Did they get any knock sensor codes?


waynep71222 waynep71222
Enthusiast | Posts: 448 | Joined: 03/12
Posted: 01/12/13
01:08 PM

you are correct on that...

there are a few ways to check that if they don't have a scan tool.. to access codes..

with a timing light hooked up to the #1 spark plug wire.. somebody sitting in the drivers seat...  parking brake applied...    if it has an automatic transmission...   FOOT ON THE MAIN BRAKE PEDAL... truck in drive...     while watching the harmonic damper marks with the flashing light.. have another friend tap on the engine block or cylinder head with a LONG screwdriver...  or a long extension..  the timing should retard... as soon as the helper knocks on the block.. this is visible with scan tools....

DO NOT on these VORTEC motors.. attempt to adjust the ignition timing by turning the distributer... all it will do is mess up the fuel injection... these motors have CRANK SENSORS plugged into the 7 o clock position on the timing cover..  the device in the distributer is the cam shaft position sensor..   if the distributer drive gear is failing.. and it does happen.. or the housing bushing is failing... the distributer might need to be replaced..

before one does that.. they can carefully remove the distributer cap...  check the underside... for signs of burn thru.. there can be hidden cross arcing between the conductors running back and forth in the cap... as i have outlined below..


check the rotor... for signs of excessive carbon..  grab the rotor.. attempt to twist it and the shaft back and forth.. there should be no play in the distributer shaft to cam gear... you should not be able to feel more than a TINY TINY fraction of a turn. if any..

lastly for now..

there is one more thing...  you might want to clean the bottom of the timing cover where the crank sensor is installed... remove the crank sensor... examine the end..  where the reluctor on the crank snout passes the end of the crank sensor.. there have been instances where something got screwy and the crank sensor tip is being impacted by the rotating reluctor /tone wheel..  this really screws with it.. there is a TSB on this... and special shims to move it slightly farther back from the reluctor...  

waynep71222 waynep71222
Enthusiast | Posts: 448 | Joined: 03/12
Posted: 01/12/13
01:18 PM

there is another way to tell if the cap has internal cross firing going on..

use your timing light... and hook one at a time to individual spark plug wires...  you will be able to see if you get an oddly timed double flash instead of the single flashes..

look how close the Coil and #6 are...    the 5 and 3.... the 3 and 2 and 4 in 2 different locations..

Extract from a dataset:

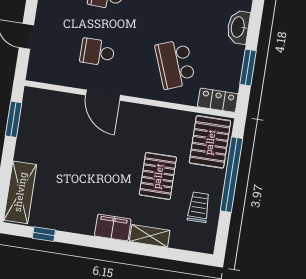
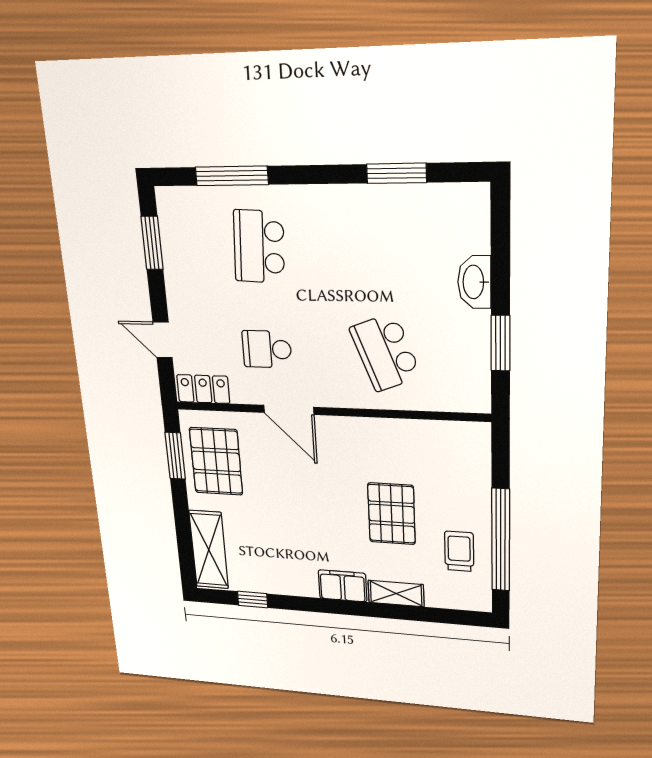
locker: (218, 100) -> (203, 389), moved
pallet: (210, 142) -> (216, 461), moved
window: (231, 175) -> (501, 540), moved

the 7 and 2...  the 2 and 8....  the 3 and the coil are also very close..

one will also want to check that all the spark plug wires are pushed on properly and that there is no corrosion build up in the cap to wire connectors... and that the terminals inside the spark plug end of the wires are not pulled off..

clogged injector nozzles may also cause knocking.. as its leaning out one cylinder...

there is an updated injector set.. that instead of having a single injector to control all the nozzles.. its has 8 individual injectors at the ends of the hoses...  

jr85 jr85
New User | Posts: 4 | Joined: 12/12
Posted: 01/12/13
08:08 PM

i don think it the cap it has been changed serval times and runs the same everytime no knock sensor codes but the shop claims the knock sensor couldnt cause what its doing im not to sure about that  

waynep71222 waynep71222
Enthusiast | Posts: 448 | Joined: 03/12
Posted: 01/12/13
11:58 PM

few people will think that a STUCK or clogged EGR valve will make the ENGINE PING... but it will

ask them if they know how to use the scan tool to open and close the EGR valve a bunch of times to get it working again..

take it for a test drive with the passenger looking at the EGR percentages while moving along...

i got the EGR open with a scan tool to 40% before the engine even stumbled  at idle.. indicating the EGR was NOT responding to ECM input..  it was a TOTALLY DIFFERENT truck once  i had operated the EGR a few times.... no pinging.. better fuel economy... more power..  

redneckjoe69 redneckjoe69
Addict | Posts: 2337 | Joined: 03/10
Posted: 01/13/13
03:23 AM

out of curiousity,...did it start running bad after getting gas?     maybe you got some krap gas?